* [What is expected] Repeat only the stretch of lines below that runs from the line with "(424, 481) = (171, 477): none -> beige vase" through the line with "(209, 322) = (577, 341): alarm", unaltered.

Data records:
::::
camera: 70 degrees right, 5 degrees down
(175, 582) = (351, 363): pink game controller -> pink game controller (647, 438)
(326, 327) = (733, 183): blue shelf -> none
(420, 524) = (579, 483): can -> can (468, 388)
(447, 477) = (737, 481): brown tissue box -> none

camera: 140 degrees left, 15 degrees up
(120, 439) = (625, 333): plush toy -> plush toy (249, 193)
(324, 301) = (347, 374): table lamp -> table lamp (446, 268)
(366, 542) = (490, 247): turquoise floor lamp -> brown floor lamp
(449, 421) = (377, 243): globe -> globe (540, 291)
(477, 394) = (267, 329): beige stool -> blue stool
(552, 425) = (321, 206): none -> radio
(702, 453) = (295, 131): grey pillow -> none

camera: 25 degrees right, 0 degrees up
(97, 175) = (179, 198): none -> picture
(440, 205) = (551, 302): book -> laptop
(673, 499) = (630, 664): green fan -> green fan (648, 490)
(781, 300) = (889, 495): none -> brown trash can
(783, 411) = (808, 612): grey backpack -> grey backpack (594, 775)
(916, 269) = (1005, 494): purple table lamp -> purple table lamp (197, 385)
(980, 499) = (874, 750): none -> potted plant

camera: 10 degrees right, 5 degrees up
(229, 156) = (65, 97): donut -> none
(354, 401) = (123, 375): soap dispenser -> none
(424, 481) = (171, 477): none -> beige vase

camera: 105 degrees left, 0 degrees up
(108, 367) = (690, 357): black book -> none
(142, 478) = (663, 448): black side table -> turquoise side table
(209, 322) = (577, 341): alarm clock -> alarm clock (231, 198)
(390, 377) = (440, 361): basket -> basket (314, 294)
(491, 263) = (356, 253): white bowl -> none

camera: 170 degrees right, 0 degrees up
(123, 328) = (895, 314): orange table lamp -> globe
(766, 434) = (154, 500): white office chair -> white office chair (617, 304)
::::
* [Response below]
(424, 481) = (171, 477): none -> beige vase

camera: 105 degrees left, 0 degrees up
(108, 367) = (690, 357): black book -> none
(142, 478) = (663, 448): black side table -> turquoise side table
(209, 322) = (577, 341): alarm clock -> alarm clock (231, 198)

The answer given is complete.